Arrependo-me de não ter pedido a sopinha, mas tive receio que não me restasse
espaço para mais nada, sabendo a que é que os alentejanos chamam sopa. Mas o
meu chispe no forno estava de comer e chorar por mais- ainda tentei roubar do
prato ao lado - , macio e bem temperado, e os outros convivas também não se
queixaram do cabrito com batatas e dos palitos de entrecosto com migas. Para a
próxima vez vou pedir a sopa e a galinha tostada, que a vi passar (não pelo seu pé), e que,
para além de me ter parecido apetitosa, cheirava bem. Mais que correcto o vinho
da casa e sobretudo os preços praticados. Por caridade cristã recuso-me a
referir as sobremesas provadas e o licor de poejo, mas, por imperativo de
justiça, louvo o meu já conhecido licoroso da Adega Cooperativa de Borba com
que encerrámos o divertimento gastronómico.
Se tivesse que
resumir tudo numa só palavra diria a mesma que disse após a visita à Herdade
das Servas, “Voltar”, e vou já pôr-me a magicar no que vos hei-de impingir na
próxima semana. Como tentei o teatro há 3 semanas, estou cá a pensar incomodar Monsieur de La Fontaine e ensaiar uma fábula com animais devidamente adaptados ao Mundo actual, rico de técnica mas pobre de ética, em
que vivemos e onde tanto gostaríamos de ser felizes. Mas porque é que não nos
deixam?
Abraço.
Lisboa, 2 de Outubro
de 2014
Octávio Santos
Caro cronista,
ResponderEliminarNão me leve a mal, mas as suas crónicas ou são a favor ou são contra. Ainda não aprendeu a misturar as cores, pelo menos o preto e o branco. Mas paciência, é uma das suas características e lá o vamos lendo. É ou não verdade que já chegou a escrever maravilhas de uma certa coisa, e algum tempo depois disse dela cobras e lagartos? É certo que os problemas de memória são próprios da sua idade, tendo tendência em agravar-se, mas há limites para tudo. Mas não foi para isto que hoje peguei na esferográfica, mas por ter visto finalmente na net, e por mérito seu por o ter utilizado como imagem, o magnífico painel da autoria do artista Manuel Lopes que está no Posto de Turismo de Vila Viçosa, o qual, se fosse de Almada, Martins Barata, Rebocho ou Espiga Pinto (falecido ontem), já há muito que lhe teria sido atribuído o relevo que merece. Pois, a partir de ontem, se digitarem no Google “Painel Turismo Vila Viçosa + Manuel Lopes” e “Imagens”, lá aparece a obra em primeiro lugar. Obrigado por essa divulgação.
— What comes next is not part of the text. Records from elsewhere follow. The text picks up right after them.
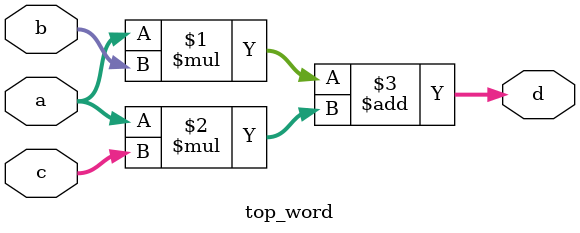
<source format=v>
module top_word(a, b, c, d);
input [7:0] a;
input [7:0] b;
input [7:0] c;
output [7:0] d;

assign d = a*b + a*c;

endmodule

</source>
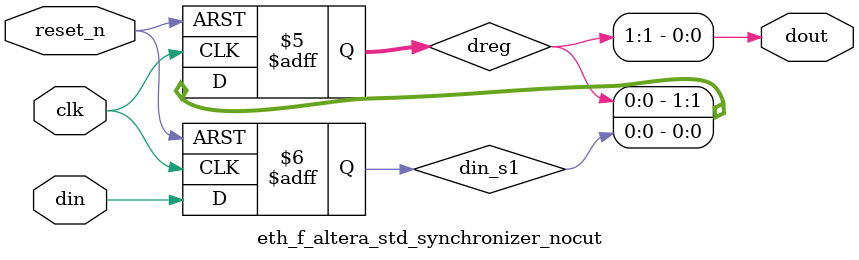
<source format=v>



`timescale 1ns / 1ns

module eth_f_altera_std_synchronizer_nocut (
                                clk, 
                                reset_n, 
                                din, 
                                dout
                                );

   parameter depth = 3; // This value must be >= 2 !
   parameter rst_value = 0;     
   parameter turn_off_meta = 0;     
     
   input   clk;
   input   reset_n;    
   input   din;
   output  dout;
   
   // QuartusII synthesis directives:
   //     1. Preserve all registers ie. do not touch them.
   //     2. Do not merge other flip-flops with synchronizer flip-flops.
   // QuartusII TimeQuest directives:
   //     1. Identify all flip-flops in this module as members of the synchronizer 
   //        to enable automatic metastability MTBF analysis.

   (* altera_attribute = {"-name ADV_NETLIST_OPT_ALLOWED NEVER_ALLOW; -name SYNCHRONIZER_IDENTIFICATION FORCED; -name DONT_MERGE_REGISTER ON; -name PRESERVE_REGISTER ON  "} *) reg din_s1;

   (* altera_attribute = {"-name ADV_NETLIST_OPT_ALLOWED NEVER_ALLOW; -name DONT_MERGE_REGISTER ON; -name PRESERVE_REGISTER ON"} *) reg [depth-2:0] dreg;    
   
   //synthesis translate_off
   initial begin
      if (depth <2) begin
         $display("%m: Error: synchronizer length: %0d less than 2.", depth);
      end
   end

   // the first synchronizer register is either a simple D flop for synthesis
   // and non-metastable simulation or a D flop with a method to inject random
   // metastable events resulting in random delay of [0,1] cycles
   
`ifdef __ALTERA_STD__METASTABLE_SIM

   reg[31:0]  RANDOM_SEED = 123456;      
   wire  next_din_s1;
   wire  dout;
   reg   din_last;
   reg          random;
   event metastable_event; // hook for debug monitoring

   initial begin
      $display("%m: Info: Metastable event injection simulation mode enabled");
   end
   
   always @(posedge clk) begin
      if (reset_n == 0)
        random <= $random(RANDOM_SEED);
      else
        random <= $random;
   end

// for accuracy sensitive synchronizer to turn off metastability in meta test
generate if (turn_off_meta == 1) begin: g_meta_off
   assign next_din_s1 = din;
end
else begin: g_meta
   assign next_din_s1 = (din_last ^ din) ? random : din;
end
endgenerate

   always @(posedge clk or negedge reset_n) begin
       if (reset_n == 0) 
         din_last <= (rst_value == 0)? 1'b0 : 1'b1;
       else
         din_last <= din;
   end

   always @(posedge clk or negedge reset_n) begin
       if (reset_n == 0) 
         din_s1 <= (rst_value == 0)? 1'b0 : 1'b1;
       else
         din_s1 <= next_din_s1;
   end
   
`else 

   //synthesis translate_on   
   generate if (rst_value == 0) begin : g_rst_to_0
       always @(posedge clk or negedge reset_n) begin
           if (reset_n == 0) 
             din_s1 <= 1'b0;
           else
             din_s1 <= din;
       end
   end
   endgenerate
   
   generate if (rst_value == 1) begin : g_rst_to_1
       always @(posedge clk or negedge reset_n) begin
           if (reset_n == 0) 
             din_s1 <= 1'b1;
           else
             din_s1 <= din;
       end
   end
   endgenerate
   //synthesis translate_off      

`endif

`ifdef __ALTERA_STD__METASTABLE_SIM_VERBOSE
   always @(*) begin
      if (reset_n && (din_last != din) && (random != din)) begin
         $display("%m: Verbose Info: metastable event @ time %t", $time);
         ->metastable_event;
      end
   end      
`endif

   //synthesis translate_on

   // the remaining synchronizer registers form a simple shift register
   // of length depth-1
   generate if (rst_value == 0) begin : g_rst_to_0x
      if (depth < 3) begin
         always @(posedge clk or negedge reset_n) begin
            if (reset_n == 0) 
              dreg <= {depth-1{1'b0}};            
            else
              dreg <= din_s1;
         end         
      end else begin : no_g_rst_to_0x
         always @(posedge clk or negedge reset_n) begin
            if (reset_n == 0) 
              dreg <= {depth-1{1'b0}};
            else
              dreg <= {dreg[depth-3:0], din_s1};
         end
      end
   end
   endgenerate
   
   generate if (rst_value == 1) begin : g_rst_to_1x
      if (depth < 3) begin
         always @(posedge clk or negedge reset_n) begin
            if (reset_n == 0) 
              dreg <= {depth-1{1'b1}};            
            else
              dreg <= din_s1;
         end         
      end else begin : no_g_rst_to_1x
         always @(posedge clk or negedge reset_n) begin
            if (reset_n == 0) 
              dreg <= {depth-1{1'b1}};
            else
              dreg <= {dreg[depth-3:0], din_s1};
         end
      end
   end
   endgenerate

   assign dout = dreg[depth-2];
   
endmodule 


                        

</source>
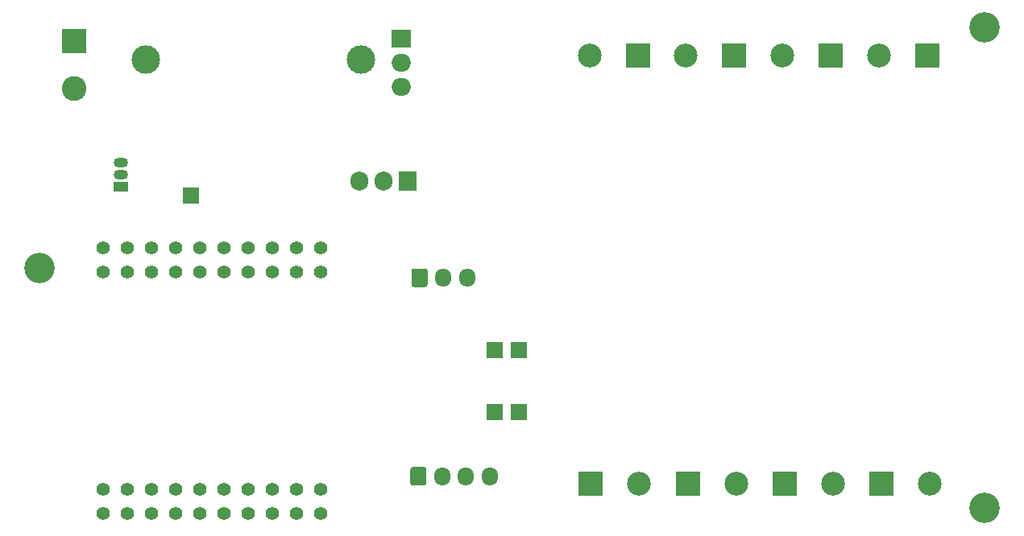
<source format=gbs>
G04 #@! TF.GenerationSoftware,KiCad,Pcbnew,5.1.12-84ad8e8a86~92~ubuntu20.04.1*
G04 #@! TF.CreationDate,2021-11-10T23:56:03+01:00*
G04 #@! TF.ProjectId,CC dimmer low voltage,43432064-696d-46d6-9572-206c6f772076,0.83*
G04 #@! TF.SameCoordinates,Original*
G04 #@! TF.FileFunction,Soldermask,Bot*
G04 #@! TF.FilePolarity,Negative*
%FSLAX46Y46*%
G04 Gerber Fmt 4.6, Leading zero omitted, Abs format (unit mm)*
G04 Created by KiCad (PCBNEW 5.1.12-84ad8e8a86~92~ubuntu20.04.1) date 2021-11-10 23:56:03*
%MOMM*%
%LPD*%
G01*
G04 APERTURE LIST*
%ADD10C,1.400000*%
%ADD11O,2.000000X1.905000*%
%ADD12R,2.000000X1.905000*%
%ADD13C,3.000000*%
%ADD14R,1.700000X1.700000*%
%ADD15C,3.200000*%
%ADD16O,1.700000X1.950000*%
%ADD17O,1.500000X1.050000*%
%ADD18R,1.500000X1.050000*%
%ADD19R,1.905000X2.000000*%
%ADD20O,1.905000X2.000000*%
%ADD21R,2.600000X2.600000*%
%ADD22C,2.600000*%
%ADD23C,2.500000*%
%ADD24R,2.500000X2.500000*%
G04 APERTURE END LIST*
D10*
X128962000Y-95455000D03*
X128962000Y-97995000D03*
X126422000Y-95455000D03*
X126422000Y-97995000D03*
X123882000Y-95455000D03*
X123882000Y-97995000D03*
X121342000Y-95455000D03*
X121342000Y-97995000D03*
X118802000Y-95455000D03*
X118802000Y-97995000D03*
X116262000Y-95455000D03*
X116262000Y-97995000D03*
X113722000Y-95455000D03*
X113722000Y-97995000D03*
X111182000Y-95455000D03*
X111182000Y-97995000D03*
X108642000Y-95455000D03*
X108642000Y-97995000D03*
X106102000Y-95455000D03*
X106102000Y-97995000D03*
X128962000Y-120855000D03*
X128962000Y-123395000D03*
X126422000Y-120855000D03*
X126422000Y-123395000D03*
X123882000Y-120855000D03*
X123882000Y-123395000D03*
X121342000Y-120855000D03*
X121342000Y-123395000D03*
X118802000Y-120855000D03*
X118802000Y-123395000D03*
X116262000Y-120855000D03*
X116262000Y-123395000D03*
X113722000Y-120855000D03*
X113722000Y-123395000D03*
X111182000Y-120855000D03*
X111182000Y-123395000D03*
X108642000Y-120855000D03*
X108642000Y-123395000D03*
X106102000Y-123395000D03*
X106102000Y-120855000D03*
D11*
X137474200Y-78517000D03*
X137474200Y-75977000D03*
D12*
X137474200Y-73437000D03*
D13*
X133202000Y-75655000D03*
X110602000Y-75655000D03*
D14*
X149842000Y-112695000D03*
X149842000Y-106185000D03*
D15*
X198722000Y-72275000D03*
X198752000Y-122805000D03*
G36*
G01*
X138532000Y-99300000D02*
X138532000Y-97850000D01*
G75*
G02*
X138782000Y-97600000I250000J0D01*
G01*
X139982000Y-97600000D01*
G75*
G02*
X140232000Y-97850000I0J-250000D01*
G01*
X140232000Y-99300000D01*
G75*
G02*
X139982000Y-99550000I-250000J0D01*
G01*
X138782000Y-99550000D01*
G75*
G02*
X138532000Y-99300000I0J250000D01*
G01*
G37*
D16*
X141882000Y-98575000D03*
X144382000Y-98575000D03*
G36*
G01*
X138412000Y-120190000D02*
X138412000Y-118740000D01*
G75*
G02*
X138662000Y-118490000I250000J0D01*
G01*
X139862000Y-118490000D01*
G75*
G02*
X140112000Y-118740000I0J-250000D01*
G01*
X140112000Y-120190000D01*
G75*
G02*
X139862000Y-120440000I-250000J0D01*
G01*
X138662000Y-120440000D01*
G75*
G02*
X138412000Y-120190000I0J250000D01*
G01*
G37*
X141762000Y-119465000D03*
X144262000Y-119465000D03*
X146762000Y-119465000D03*
D14*
X147302000Y-106185000D03*
X147302000Y-112695000D03*
X115402000Y-89895000D03*
D17*
X107959400Y-87716000D03*
X107959400Y-86446000D03*
D18*
X107959400Y-88986000D03*
D19*
X138160000Y-88401800D03*
D20*
X135620000Y-88401800D03*
X133080000Y-88401800D03*
D21*
X103052000Y-73715000D03*
D22*
X103052000Y-78715000D03*
D23*
X157242000Y-75187000D03*
D24*
X162322000Y-75187000D03*
X172472000Y-75185000D03*
D23*
X167392000Y-75185000D03*
X177542000Y-75175000D03*
D24*
X182622000Y-75175000D03*
X192772000Y-75165000D03*
D23*
X187692000Y-75165000D03*
D24*
X187912000Y-120225000D03*
D23*
X192992000Y-120225000D03*
X182822000Y-120225000D03*
D24*
X177742000Y-120225000D03*
X167572000Y-120225000D03*
D23*
X172652000Y-120225000D03*
X162472000Y-120225000D03*
D24*
X157392000Y-120225000D03*
D15*
X99462000Y-97585000D03*
M02*

</source>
O resto… mais do mesmo pouco a que nos habituou.
Sem rancor
Caro (a) Anónimo (a) sem rancor,
EliminarNunca levo a mal o que me dizem porque o “quem não está comigo é contra mim” não me pertence. Agradeço-lhe muito a paciência de me continuar a ler, com todos os defeitos da minha escrita e, sobretudo, o meu facciosismo, não descortinando o que o (a) leva a continuar. Dos meus naturais problemas de memória já me ando a tratar numa unidade geriátrica de um hospital público, mas não estou assustado, porque tenho visto ultimamente em S. Bento gente com idade para serem meus filhos, com os mesmos problemas. Agradeço-lhe também as referências ao artista calipolense Manuel Lopes, que não descobri agora, e o facto de o ter comparado a outros grandes mestres da pintura. Só um pequeno reparo sinto dever fazer a um (a) amante de pintura: é que tanto o preto como o branco não são cores.